By Candia Dames
WASHINGTON – Maryland farmers are hoping the worst winter drought in 70 years won’t lead to a bone-dry summer reminiscent of the drought of the 1960s, but record-breaking low water levels could push Maryland into a state of emergency.
“If we don’t start getting moisture in the ground real soon, there’s going to be a serious crop failure during the summer,” said Hank Passi, a Cecil County farmer who chairs the Maryland Agriculture Commission.
But forecasters say the outlook is not good.
U.S. Geological Survey hydrologist Wendy McPherson said the state needs 15 to 27 inches of rain over the next three months to prevent it from plunging into the drought-like conditions experienced in the 1960s.
But while rain is expected over the next week to 10 days, it is likely to be far short of the amount needed. The rainfall predicted for this weekend was downgraded Thursday from an expected half-inch to less than a quarter-inch.
“We’re going to have much lighter rainfall than we had expected,” said Douglas LeComte, a drought specialist at the National Oceanic and Atmospheric Administration. “That’s not good news.”
The region has experienced unusually warm temperatures over the past six months and record-low rainfall. Potomac River flow in February fell 25 percent below 1934 record average-low of 2.1 billion gallons a day. By the end of last month, there was no doubting the state was experiencing a drought.
“This is the worst drought at this time of year that any of us has seen in Maryland,” said Tony Evans, an emergency services officer at the Maryland Department of Agriculture.
Evans said farmers were already severely low on hay and other cattle feed.
“The pastures are severely stressed,” he said. “We’re going to need a real miracle to bring them back.”
That miracle was lacking last month, the driest February on record for Maryland and Delaware, according to the U.S. Geological Survey. Only 0.36 inches of rain fell in the month. The inch of rain that fell was not enough to make up the shortfall.
Evans, staring at his orchard Wednesday, said there were no signs that any rain had fallen.
Paul Crowl, a Harford County dairy farmer, said many farmers may have to look to hauling water from new sources if the trend continues.
Some counties already have fire trucks on standby to take water to farmers, said Lester Vough, a University of Maryland forage specialist.
“In previous years when we’ve had a major drought, dry weather has occurred later in the year,” Vough said.

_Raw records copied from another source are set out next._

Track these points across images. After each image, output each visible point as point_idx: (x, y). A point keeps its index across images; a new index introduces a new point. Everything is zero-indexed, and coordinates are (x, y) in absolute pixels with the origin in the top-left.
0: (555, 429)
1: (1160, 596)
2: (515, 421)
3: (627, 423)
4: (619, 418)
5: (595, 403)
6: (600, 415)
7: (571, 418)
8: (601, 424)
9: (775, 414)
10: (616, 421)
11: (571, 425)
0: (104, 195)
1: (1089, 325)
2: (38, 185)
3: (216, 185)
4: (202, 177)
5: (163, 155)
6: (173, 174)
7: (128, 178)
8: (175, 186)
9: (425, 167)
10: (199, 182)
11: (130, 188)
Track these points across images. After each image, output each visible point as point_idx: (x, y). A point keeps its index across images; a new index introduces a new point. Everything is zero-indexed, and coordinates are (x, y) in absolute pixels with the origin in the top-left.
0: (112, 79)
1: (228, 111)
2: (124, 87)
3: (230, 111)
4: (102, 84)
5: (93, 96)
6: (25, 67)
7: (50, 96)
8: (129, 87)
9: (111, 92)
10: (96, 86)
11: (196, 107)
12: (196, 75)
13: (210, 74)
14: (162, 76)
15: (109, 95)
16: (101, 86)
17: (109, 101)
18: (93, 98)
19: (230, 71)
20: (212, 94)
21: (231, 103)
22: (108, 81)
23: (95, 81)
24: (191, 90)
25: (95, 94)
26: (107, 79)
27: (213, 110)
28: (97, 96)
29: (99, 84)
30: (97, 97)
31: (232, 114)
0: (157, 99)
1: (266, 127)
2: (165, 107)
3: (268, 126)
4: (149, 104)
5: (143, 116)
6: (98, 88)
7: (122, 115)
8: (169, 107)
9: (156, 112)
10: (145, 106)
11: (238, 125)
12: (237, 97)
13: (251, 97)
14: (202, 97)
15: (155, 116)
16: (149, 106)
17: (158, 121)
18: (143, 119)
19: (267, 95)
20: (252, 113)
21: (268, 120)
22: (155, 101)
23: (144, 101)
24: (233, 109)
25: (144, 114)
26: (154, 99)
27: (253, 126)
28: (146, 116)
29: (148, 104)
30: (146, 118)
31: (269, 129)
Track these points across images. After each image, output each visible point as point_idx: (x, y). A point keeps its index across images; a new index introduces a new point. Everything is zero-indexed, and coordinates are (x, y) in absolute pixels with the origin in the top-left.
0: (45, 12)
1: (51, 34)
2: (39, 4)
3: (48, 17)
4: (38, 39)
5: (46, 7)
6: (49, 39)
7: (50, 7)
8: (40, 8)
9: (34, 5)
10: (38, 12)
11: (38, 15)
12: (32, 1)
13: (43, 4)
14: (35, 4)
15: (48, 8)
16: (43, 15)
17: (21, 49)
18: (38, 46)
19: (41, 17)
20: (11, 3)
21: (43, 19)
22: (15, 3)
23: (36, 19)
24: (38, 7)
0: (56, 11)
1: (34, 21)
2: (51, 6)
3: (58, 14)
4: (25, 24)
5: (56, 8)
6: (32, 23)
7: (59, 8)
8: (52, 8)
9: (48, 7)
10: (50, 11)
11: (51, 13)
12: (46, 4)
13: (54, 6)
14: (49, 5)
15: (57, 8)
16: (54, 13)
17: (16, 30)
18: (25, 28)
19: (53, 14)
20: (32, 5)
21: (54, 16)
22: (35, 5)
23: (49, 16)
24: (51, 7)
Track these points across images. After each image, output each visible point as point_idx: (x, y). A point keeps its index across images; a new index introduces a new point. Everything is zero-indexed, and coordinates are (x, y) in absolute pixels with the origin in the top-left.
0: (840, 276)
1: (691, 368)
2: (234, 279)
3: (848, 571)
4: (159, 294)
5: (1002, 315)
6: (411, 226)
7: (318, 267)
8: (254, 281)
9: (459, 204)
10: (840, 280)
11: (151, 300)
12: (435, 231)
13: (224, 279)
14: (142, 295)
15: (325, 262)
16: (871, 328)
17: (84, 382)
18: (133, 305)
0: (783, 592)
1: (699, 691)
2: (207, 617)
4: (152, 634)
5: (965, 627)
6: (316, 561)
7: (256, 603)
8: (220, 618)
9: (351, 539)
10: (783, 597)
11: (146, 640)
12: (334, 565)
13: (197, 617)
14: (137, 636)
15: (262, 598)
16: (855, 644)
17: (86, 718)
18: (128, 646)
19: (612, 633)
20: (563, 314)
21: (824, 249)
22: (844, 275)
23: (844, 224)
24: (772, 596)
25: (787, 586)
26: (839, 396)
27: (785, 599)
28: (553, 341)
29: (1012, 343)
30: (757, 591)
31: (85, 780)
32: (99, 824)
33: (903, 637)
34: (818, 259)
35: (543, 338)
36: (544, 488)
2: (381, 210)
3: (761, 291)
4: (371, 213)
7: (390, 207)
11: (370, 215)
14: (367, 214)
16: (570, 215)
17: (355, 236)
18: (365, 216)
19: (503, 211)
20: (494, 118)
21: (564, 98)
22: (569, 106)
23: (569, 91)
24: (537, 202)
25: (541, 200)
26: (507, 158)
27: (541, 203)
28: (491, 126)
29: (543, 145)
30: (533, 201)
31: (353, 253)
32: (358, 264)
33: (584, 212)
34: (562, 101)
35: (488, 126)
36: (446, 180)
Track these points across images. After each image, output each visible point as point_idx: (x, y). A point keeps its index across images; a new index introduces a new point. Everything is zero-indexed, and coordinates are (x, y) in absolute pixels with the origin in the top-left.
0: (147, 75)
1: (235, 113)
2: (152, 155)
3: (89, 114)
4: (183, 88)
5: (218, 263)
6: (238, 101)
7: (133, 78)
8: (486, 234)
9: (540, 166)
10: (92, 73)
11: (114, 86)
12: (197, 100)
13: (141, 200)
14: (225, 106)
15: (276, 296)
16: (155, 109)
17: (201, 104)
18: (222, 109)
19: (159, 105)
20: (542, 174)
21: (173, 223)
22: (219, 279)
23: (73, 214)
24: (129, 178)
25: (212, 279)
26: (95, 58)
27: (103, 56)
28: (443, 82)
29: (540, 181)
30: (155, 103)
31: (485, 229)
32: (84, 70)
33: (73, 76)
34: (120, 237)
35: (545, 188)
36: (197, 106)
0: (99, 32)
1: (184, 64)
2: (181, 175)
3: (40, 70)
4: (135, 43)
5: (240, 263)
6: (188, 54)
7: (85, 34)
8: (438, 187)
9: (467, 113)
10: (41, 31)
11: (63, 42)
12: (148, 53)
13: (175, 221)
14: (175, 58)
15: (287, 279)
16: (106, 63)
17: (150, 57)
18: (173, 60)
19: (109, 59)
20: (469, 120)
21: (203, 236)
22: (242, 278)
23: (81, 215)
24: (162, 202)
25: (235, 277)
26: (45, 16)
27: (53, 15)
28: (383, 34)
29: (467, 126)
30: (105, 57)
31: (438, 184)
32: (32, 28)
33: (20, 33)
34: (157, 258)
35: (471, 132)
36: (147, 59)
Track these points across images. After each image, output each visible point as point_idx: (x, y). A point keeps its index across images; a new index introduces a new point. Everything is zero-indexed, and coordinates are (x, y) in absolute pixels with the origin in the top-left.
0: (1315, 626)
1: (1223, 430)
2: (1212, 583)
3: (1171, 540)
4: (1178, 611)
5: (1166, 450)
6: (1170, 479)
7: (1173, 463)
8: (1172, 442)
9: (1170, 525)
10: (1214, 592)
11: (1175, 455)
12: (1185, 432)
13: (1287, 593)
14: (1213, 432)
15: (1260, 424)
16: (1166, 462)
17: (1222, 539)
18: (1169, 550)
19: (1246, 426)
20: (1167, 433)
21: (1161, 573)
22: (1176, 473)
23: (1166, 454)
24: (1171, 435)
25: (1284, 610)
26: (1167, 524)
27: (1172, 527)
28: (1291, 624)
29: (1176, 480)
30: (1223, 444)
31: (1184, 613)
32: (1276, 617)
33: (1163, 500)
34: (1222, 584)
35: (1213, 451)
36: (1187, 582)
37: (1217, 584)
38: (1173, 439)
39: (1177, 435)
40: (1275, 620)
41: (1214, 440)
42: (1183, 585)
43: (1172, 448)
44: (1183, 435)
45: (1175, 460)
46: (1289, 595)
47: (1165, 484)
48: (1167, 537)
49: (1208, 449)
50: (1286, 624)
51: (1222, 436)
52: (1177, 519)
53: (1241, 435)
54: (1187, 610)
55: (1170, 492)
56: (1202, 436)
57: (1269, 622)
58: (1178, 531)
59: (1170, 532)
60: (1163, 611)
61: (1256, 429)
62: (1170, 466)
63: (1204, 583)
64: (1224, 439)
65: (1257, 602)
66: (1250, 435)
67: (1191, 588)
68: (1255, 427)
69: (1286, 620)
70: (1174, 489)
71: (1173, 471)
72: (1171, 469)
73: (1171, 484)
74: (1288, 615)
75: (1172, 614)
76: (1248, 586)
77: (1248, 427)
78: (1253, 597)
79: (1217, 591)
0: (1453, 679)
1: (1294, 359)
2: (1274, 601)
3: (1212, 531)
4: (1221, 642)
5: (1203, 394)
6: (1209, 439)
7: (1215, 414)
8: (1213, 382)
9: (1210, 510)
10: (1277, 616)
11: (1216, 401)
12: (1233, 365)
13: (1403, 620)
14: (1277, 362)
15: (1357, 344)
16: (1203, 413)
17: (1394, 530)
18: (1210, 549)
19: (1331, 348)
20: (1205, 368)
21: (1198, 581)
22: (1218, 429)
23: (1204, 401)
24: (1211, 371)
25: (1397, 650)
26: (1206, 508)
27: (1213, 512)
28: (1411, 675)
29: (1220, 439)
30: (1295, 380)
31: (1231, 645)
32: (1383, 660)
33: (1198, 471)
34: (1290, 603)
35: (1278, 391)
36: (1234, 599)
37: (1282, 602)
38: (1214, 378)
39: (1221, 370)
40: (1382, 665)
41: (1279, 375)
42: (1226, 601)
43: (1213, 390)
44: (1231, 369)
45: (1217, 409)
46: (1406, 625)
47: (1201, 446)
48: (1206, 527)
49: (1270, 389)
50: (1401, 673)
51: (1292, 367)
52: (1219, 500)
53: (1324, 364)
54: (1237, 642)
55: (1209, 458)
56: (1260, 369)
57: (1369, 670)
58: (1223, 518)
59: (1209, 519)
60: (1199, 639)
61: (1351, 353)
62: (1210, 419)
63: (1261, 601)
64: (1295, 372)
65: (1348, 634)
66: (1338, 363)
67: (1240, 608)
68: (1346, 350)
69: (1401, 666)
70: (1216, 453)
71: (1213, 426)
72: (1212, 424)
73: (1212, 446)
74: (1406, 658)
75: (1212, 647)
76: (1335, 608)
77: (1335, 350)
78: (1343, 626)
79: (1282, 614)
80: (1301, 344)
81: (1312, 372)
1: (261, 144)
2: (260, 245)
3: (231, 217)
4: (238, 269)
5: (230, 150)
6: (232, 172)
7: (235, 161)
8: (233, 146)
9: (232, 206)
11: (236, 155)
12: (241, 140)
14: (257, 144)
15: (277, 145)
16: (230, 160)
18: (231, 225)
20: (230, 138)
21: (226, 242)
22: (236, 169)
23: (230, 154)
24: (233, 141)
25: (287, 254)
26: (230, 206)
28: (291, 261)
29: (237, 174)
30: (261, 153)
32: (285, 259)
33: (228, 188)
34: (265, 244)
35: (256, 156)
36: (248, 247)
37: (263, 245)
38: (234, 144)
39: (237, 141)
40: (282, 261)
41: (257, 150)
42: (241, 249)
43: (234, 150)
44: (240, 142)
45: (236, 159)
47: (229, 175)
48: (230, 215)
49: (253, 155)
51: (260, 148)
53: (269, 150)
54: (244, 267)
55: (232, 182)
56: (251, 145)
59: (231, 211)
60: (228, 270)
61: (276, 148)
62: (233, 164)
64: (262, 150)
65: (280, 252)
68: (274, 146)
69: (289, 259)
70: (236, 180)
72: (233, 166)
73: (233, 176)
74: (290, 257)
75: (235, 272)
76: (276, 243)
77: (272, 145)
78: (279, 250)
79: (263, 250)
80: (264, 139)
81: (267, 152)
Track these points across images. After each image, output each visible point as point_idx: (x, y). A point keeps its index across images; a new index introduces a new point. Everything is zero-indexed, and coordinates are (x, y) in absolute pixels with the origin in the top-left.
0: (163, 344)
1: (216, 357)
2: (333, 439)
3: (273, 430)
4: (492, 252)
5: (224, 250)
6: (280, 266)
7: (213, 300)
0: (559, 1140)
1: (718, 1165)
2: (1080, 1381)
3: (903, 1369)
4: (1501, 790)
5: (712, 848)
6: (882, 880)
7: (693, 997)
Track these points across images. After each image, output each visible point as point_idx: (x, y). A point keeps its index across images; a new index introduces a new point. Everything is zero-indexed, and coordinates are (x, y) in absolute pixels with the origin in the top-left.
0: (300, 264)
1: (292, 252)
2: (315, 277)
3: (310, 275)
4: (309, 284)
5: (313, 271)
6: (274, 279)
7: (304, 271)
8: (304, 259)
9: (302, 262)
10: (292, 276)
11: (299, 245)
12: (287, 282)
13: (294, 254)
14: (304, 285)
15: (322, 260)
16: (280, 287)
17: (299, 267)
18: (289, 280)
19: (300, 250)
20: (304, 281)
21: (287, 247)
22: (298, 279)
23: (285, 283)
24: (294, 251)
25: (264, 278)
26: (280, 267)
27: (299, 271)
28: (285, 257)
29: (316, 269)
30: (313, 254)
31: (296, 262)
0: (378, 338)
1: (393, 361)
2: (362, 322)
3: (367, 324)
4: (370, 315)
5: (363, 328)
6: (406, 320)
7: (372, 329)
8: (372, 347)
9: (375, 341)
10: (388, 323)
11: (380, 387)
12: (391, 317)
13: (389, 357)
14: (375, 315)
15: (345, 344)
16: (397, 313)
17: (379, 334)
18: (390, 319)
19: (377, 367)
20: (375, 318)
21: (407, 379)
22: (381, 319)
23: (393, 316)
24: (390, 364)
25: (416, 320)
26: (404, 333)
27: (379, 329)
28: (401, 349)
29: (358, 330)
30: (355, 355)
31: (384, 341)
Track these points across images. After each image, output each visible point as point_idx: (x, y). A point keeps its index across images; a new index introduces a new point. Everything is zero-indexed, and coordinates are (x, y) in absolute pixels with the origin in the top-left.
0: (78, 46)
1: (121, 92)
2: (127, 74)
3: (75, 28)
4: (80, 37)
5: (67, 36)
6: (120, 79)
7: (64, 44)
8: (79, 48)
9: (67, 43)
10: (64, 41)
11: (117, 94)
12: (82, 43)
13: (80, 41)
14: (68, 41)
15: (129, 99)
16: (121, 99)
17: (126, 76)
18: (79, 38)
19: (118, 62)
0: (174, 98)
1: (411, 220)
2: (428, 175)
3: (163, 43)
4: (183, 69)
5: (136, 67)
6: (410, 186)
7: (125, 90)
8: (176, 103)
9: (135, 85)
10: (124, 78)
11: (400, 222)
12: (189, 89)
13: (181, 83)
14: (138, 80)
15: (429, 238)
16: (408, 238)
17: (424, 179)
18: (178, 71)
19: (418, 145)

With only two weeks before spring, when many farmers plant crops, very little growth is likely to take place, he said.
The drought could lead to higher prices at produce stands, or it could force cattle farmers to kill off livestock, said Don Vandrey, a state Department of Agriculture spokesman. “It’s a critical time,” he said.
It could also lead to mandatory restrictions on water for lawn care, car washes and other non-essential uses, said Saeid Kasraei, water supply administrator at the Maryland Department of Environment. The entire state is either under a drought watch or warning, and a state of emergency could be imminent, he said.
Conditions are most serious along the Eastern Shore and in Central Maryland, said Kasraei, who hoped for a good weekend of “nice and steady” rainfall.
LeComte said the heaviest rain over the next 10 days will likely fall to the north and west of Maryland, but the state will still benefit from the system.
Farmers like Passi, meanwhile, were taking a wait-and-see attitude.
“We need rain to turn things around,” he said. “But we don’t just need rain. We need lots of it.”